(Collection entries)
- - - -

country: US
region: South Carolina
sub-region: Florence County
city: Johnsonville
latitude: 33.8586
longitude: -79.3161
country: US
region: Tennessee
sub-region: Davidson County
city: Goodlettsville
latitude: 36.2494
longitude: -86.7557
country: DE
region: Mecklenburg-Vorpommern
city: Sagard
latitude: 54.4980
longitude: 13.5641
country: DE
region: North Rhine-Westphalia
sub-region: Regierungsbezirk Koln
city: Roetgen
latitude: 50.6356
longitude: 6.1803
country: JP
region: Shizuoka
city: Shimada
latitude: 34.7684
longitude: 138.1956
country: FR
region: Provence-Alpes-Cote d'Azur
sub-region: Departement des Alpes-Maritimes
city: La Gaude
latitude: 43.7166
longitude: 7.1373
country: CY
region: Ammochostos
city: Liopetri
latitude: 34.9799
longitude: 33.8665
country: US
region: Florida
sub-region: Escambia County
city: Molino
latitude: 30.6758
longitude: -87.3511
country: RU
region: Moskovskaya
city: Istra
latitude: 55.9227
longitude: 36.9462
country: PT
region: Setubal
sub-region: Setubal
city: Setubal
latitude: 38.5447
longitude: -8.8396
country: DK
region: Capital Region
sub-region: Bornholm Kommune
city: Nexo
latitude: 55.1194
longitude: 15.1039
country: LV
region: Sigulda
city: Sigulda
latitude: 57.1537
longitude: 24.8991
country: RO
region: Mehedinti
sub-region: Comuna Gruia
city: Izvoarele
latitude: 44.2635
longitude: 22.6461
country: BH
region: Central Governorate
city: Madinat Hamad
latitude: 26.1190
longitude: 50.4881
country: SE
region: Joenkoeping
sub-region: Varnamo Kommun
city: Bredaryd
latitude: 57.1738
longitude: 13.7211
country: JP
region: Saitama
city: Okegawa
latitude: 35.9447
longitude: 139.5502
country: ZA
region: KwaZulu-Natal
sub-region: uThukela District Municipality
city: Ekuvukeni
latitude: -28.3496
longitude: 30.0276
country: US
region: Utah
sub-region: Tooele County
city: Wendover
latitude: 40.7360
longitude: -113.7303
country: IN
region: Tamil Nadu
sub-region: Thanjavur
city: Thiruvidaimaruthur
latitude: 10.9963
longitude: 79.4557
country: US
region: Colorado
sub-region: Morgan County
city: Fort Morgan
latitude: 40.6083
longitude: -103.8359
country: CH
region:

- - - -

* [Direction]:
Print the lines of the listing above from the beginning up to and including the line with "sub-region: Regierungsbezirk Koln".

* [Answer for this exercise]:
country: US
region: South Carolina
sub-region: Florence County
city: Johnsonville
latitude: 33.8586
longitude: -79.3161
country: US
region: Tennessee
sub-region: Davidson County
city: Goodlettsville
latitude: 36.2494
longitude: -86.7557
country: DE
region: Mecklenburg-Vorpommern
city: Sagard
latitude: 54.4980
longitude: 13.5641
country: DE
region: North Rhine-Westphalia
sub-region: Regierungsbezirk Koln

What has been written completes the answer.